The purpose of this paper is to investigate a relatively new signal of service quality, third‐party evaluation of a service brand.
The meaning of the third‐party signal to consumers was studied and the third‐party signal was compared with two other signals, word‐of‐mouth communication about a service brand and popularity of a service brand, for the ability to influence anticipated satisfaction with a homeowners' insurance product.The three signals appeared as factors in two experiments. The factor levels were favorable, absent, or unfavorable.
All three signals exhibited significant main effects. Of the three signals, third‐party evaluation accounted for the greatest proportion of variance in the dependent variable, and this signal also had the strongest negativity effect. Also, a significant two‐way ordinal interaction was found between word‐of‐mouth communication and third‐party evaluation. The boosting effect of a favorable versus an unfavorable word‐of‐mouth communication was less in the presence of a favorable third‐party evaluation than in the circumstance where the two signals conflicted.
Quality signals other than those under study were excluded from stimuli in this investigation.
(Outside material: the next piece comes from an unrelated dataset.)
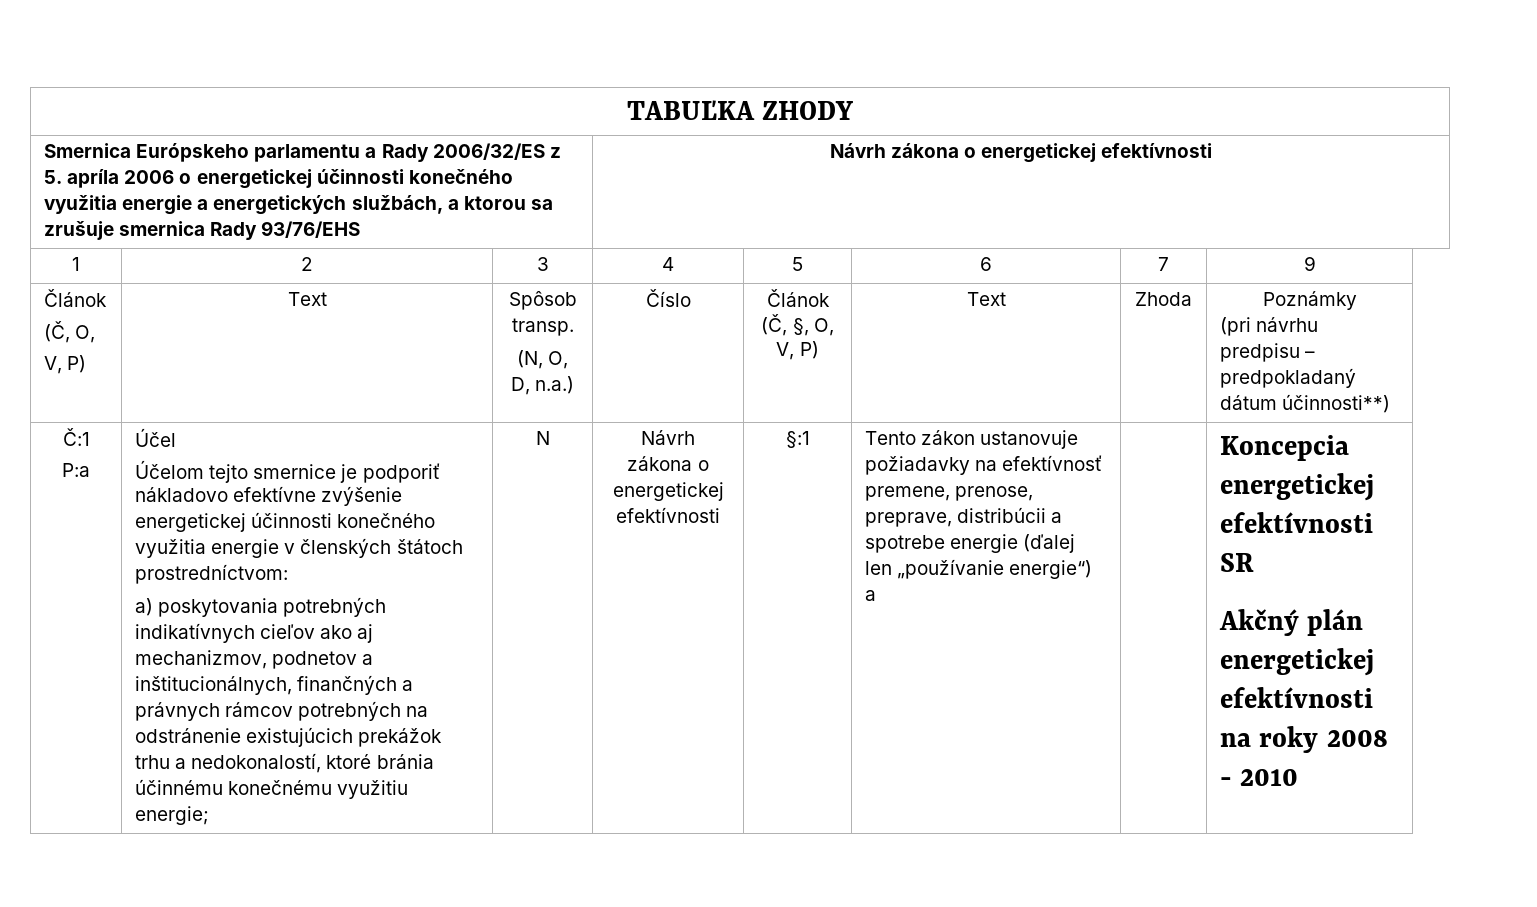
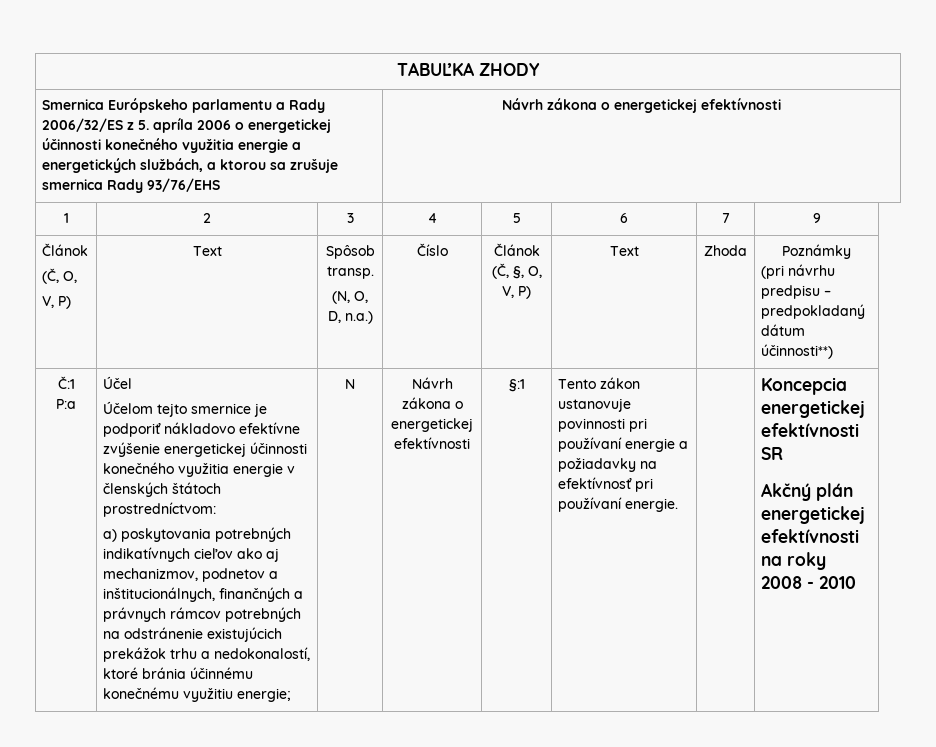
[865,455,1103,475] [865,486,1034,501] [865,507,1063,527] [865,534,1076,553] [865,559,1093,579] [865,590,877,601] požiadavky na efektívnosť premene, prenose, preprave, distribúcii a spotrebe energie (ďalej len „používanie energie“) a -> [558,418,648,432] [558,437,689,452] [558,458,658,472] [558,477,654,492] [558,497,679,512] povinnosti pri používaní energie a požiadavky na efektívnosť pri používaní energie.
The ability to generalize the findings of this study to the real world is limited by the fact that the effects of other quality signals (brand, price, etc.) on the three signals studied are unclear.
This study strongly suggests that third‐party evaluation is perceived as a product quality signal by consumers. Incorporating a favorable third‐party signal into advertising may allay consumer uncertainty of service quality and increase the likelihood of service brand purchase.